» EXERCISE
Write the next part of the aquascaping forum thread below, picking up right after its final line.

» QUOTED PASSAGE
▬▬▬▬▬▬
That is an improvement but still more to do to improve what you have done
My suggestions are
No1 rock not the correct rock for a main starting it lacks interest.  Swap it over with No 2 rock.
Lay it flat so the thinnest/longest is pointing towards No4 rock.
No 3 there are several small rocks there I would consider removing them and maybe creating a small pathway (curved and tapered off)  as another point of interest, it will also give a perspective point
No 4 rock remove at the moment.

Over all I hope this all works out.





Keith


----------



## SRP3006 (28 Apr 2019)

Hi guys. 

Little update, layout completed. Soil soaked and planted. Dry start started. Eloecharis acicularis and saigittaria subulata carpeting the front. Moss has been attached via yogurt blender method as on a few posts on here.


----------



## rebel (28 Apr 2019)

Looking good.

One thing you will realise is that moving the scape by 10cm forward can open up space. It's hard to explain. Keep at it and good luck with this layout.


----------



## SRP3006 (28 Apr 2019)

rebel said:


> Looking good.
> 
> One thing you will realise is that moving the scape by 10cm forward can open up space. It's hard to explain. Keep at it and good luck with this layout.


Thank you Rebel. I know exactly what u mean, it's hard to show as the wood looks like it's leaning against the back doesn't it. It's 10 to 15cm from the back of the tank so was hoping to plant some stem plants at the back. 

If the carpet grows in like I'm hoping I have a bit of wiggle room to move it forward slightly as suggested. That way I will have more space to plant some lovely cryptocorynes.


----------



## SRP3006 (28 Apr 2019)

Can anybody tell me a rough target for humidity inside the tank please?


----------



## Keith GH (29 Apr 2019)
▬▬▬▬▬▬
» THE DATA

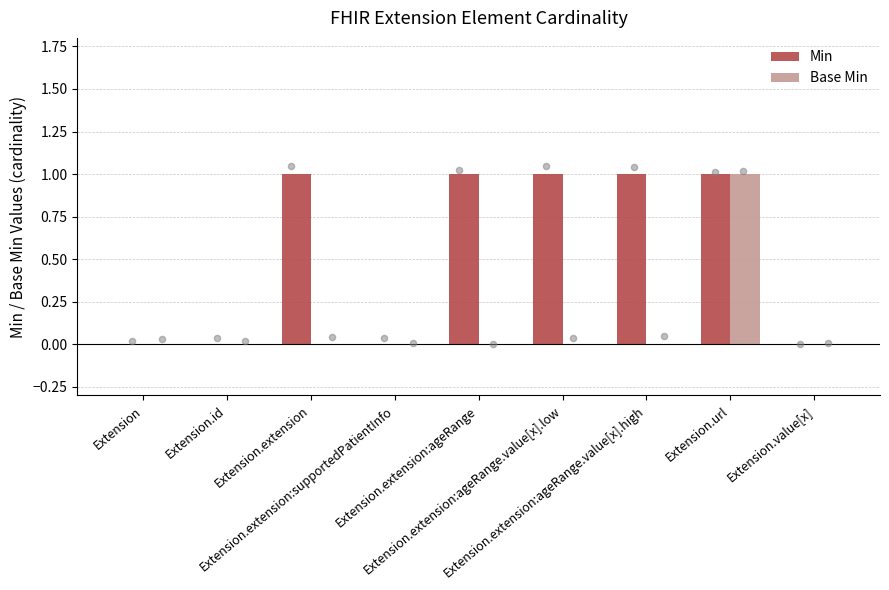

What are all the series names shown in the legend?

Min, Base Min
▬▬▬▬▬▬
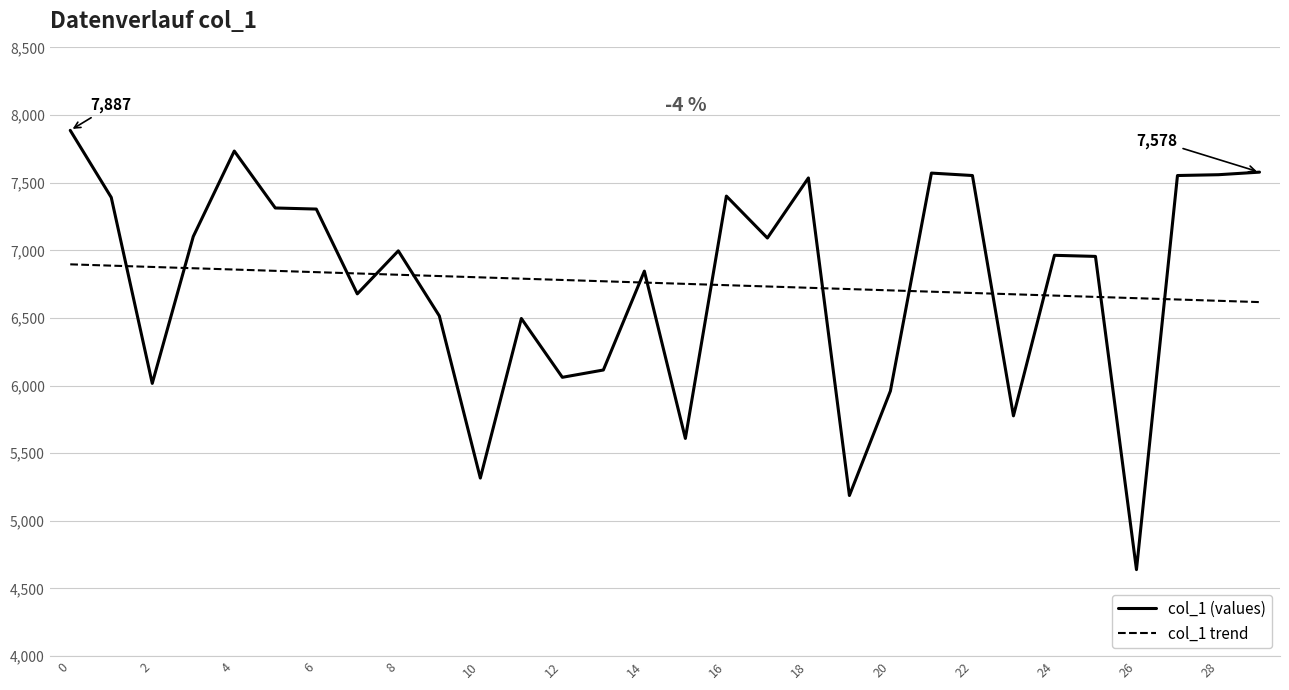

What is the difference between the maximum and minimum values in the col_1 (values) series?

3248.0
▬▬▬▬▬▬
» EXERCISE OUTPUT
SRP3006






It's gone from these to this which is a pleasure to look at.  As the plants grow it will look completely different to an Aquascape you can sit back and enjoy.
Extremely well done.
Keith


----------



## SRP3006 (29 Apr 2019)

Keith GH said:


> [
> It's gone from these to this which is a pleasure to look at.



Extremely high praise indeed, thank you very much for all your help.


----------



## Keith GH (30 Apr 2019)

SRP3006


It's been a pleasure assisting you.  It's going to look even better as it develops and, ages especially the rocks.    When you start adding the water you might have to sit heavy rock/s on the DW to stop them lifting.

Keith


----------



## SRP3006 (30 Apr 2019)

I have filled the tank to check all connections from filters, pipes etc and to soak substrate before dry start and yes they floated. So the wood has all been tied to extra rock which is hidden under sand. Hopefully it will be enough weight.


----------



## Keith GH (1 May 2019)

SRP3008
I would place a rock on the wood just as an added precaution if it lifted and floated think of the mess you would have to fix. Remember its only a temporary measure.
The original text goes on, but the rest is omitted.